* _Short problem A_:
Copy the part of the text on legal realism starting with "The problems afflicting" and going on through "what I mean.)", leaving it unchanged.
━━━ Provided text ━━━
The problems afflicting liberal arts universities, especially government universities, began to corrupt the law schools. Even though legal education is really just a fancy form of vocational education, committees hiring faculty ignored how much practical experience an aspiring professor might have. Quite the contrary, when I was in academia (1985-2010) they tended to discriminate against experienced practitioners. Hires were made for academic credentials and political reasons instead. Faculty slavishly followed the lead of trend-setter institutions like Harvard and Yale. So did professional associations. (Attend an annual meeting of the Association of American Law Schools, and you’ll see what I mean.)

“Legal realism” was one of the trends. Beginning in the late 19th and 20th centuries, writers such as Oliver Wendell Holmes, Jr., at Harvard and Karl Lllewellyn at Yale, taught that law  “derives from prevailing social interests and public policy.” This quickly caught on among legal academics. Further, the idea that law was a creation of social interests and public policy suggested judges could improve the world by revising the law to fit their favored social interests and promote “good” public policy.

The PR Coup: Calling an Ivory Tower Theory “Legal Realism”

The favored position in the media enjoyed by the Harvard-Yale crowd enabled them to carry out a public relations coup (compare here and here). They called their ivory tower/central planning view of jurisprudence “legal realism.” They tarred the earlier, more practical view, with the insulting phrase “legal formalism.
━━━
* _Short problem B_:
In the entries, starting with the line with "text © 2009" and going on through the line with "Identify the document", swap "Page size" for "Canvas size" and give only those lines back, all else unchanged.
━━━ Extracted entries ━━━
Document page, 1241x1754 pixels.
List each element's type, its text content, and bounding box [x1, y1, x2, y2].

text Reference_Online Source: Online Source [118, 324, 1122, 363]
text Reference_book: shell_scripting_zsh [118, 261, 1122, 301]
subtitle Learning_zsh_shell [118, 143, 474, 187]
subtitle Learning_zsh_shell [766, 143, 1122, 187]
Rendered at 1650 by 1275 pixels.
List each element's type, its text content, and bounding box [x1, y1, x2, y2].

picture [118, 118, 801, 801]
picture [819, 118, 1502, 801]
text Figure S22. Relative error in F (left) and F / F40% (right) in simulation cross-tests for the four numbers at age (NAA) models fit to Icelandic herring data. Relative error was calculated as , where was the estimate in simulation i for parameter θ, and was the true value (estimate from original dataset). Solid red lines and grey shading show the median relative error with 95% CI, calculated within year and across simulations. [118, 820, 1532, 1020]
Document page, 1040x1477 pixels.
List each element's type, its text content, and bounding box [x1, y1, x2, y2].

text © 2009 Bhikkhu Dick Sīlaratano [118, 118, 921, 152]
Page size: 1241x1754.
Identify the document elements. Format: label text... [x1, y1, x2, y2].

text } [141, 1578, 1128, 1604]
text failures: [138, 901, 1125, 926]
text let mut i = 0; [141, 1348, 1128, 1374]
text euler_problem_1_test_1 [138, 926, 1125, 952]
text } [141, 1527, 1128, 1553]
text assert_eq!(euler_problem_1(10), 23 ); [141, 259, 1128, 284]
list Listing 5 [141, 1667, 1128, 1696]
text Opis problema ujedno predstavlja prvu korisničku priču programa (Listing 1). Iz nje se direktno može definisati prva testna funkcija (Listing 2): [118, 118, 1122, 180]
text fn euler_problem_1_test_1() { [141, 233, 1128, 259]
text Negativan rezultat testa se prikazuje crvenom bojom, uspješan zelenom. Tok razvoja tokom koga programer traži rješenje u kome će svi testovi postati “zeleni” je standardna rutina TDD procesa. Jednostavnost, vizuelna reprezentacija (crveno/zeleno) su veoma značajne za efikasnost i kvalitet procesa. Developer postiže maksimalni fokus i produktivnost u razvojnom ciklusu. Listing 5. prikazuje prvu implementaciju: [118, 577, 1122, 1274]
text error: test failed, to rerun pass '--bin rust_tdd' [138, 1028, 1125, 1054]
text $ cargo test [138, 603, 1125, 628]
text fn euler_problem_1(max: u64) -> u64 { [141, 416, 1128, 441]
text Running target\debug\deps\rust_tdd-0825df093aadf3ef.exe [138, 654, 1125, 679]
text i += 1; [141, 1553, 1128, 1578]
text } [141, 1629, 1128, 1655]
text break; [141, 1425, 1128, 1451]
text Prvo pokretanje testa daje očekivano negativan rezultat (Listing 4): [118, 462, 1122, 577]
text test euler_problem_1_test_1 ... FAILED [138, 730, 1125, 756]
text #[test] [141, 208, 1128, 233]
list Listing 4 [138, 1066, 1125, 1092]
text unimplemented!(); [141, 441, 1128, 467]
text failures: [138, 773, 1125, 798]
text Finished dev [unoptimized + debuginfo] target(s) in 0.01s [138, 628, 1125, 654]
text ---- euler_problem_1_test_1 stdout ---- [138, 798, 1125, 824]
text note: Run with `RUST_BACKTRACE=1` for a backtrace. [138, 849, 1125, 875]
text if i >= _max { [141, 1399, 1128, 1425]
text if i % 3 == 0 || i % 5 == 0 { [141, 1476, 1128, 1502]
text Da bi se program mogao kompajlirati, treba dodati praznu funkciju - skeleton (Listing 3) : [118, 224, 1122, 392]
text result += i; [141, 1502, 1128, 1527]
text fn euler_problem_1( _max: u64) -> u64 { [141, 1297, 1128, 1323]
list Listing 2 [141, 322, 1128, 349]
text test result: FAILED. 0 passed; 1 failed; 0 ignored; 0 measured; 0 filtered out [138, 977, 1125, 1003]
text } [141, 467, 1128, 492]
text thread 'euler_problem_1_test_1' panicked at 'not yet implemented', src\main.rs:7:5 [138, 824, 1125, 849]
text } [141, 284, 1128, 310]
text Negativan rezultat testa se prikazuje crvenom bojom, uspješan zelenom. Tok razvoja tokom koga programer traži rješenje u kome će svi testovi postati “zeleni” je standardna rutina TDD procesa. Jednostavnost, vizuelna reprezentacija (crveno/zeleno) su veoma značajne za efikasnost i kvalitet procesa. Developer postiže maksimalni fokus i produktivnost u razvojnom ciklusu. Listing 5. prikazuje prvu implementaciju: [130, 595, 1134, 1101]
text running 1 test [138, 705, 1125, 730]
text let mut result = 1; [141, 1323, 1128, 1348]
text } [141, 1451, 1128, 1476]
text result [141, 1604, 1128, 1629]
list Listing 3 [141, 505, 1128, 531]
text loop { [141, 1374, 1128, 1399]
━━━
* _Complete response A_:
The problems afflicting liberal arts universities, especially government universities, began to corrupt the law schools. Even though legal education is really just a fancy form of vocational education, committees hiring faculty ignored how much practical experience an aspiring professor might have. Quite the contrary, when I was in academia (1985-2010) they tended to discriminate against experienced practitioners. Hires were made for academic credentials and political reasons instead. Faculty slavishly followed the lead of trend-setter institutions like Harvard and Yale. So did professional associations. (Attend an annual meeting of the Association of American Law Schools, and you’ll see what I mean.)

* _Complete response B_:
text © 2009 Bhikkhu Dick Sīlaratano [118, 118, 921, 152]
Canvas size: 1241x1754.
Identify the document elements. Format: label text... [x1, y1, x2, y2].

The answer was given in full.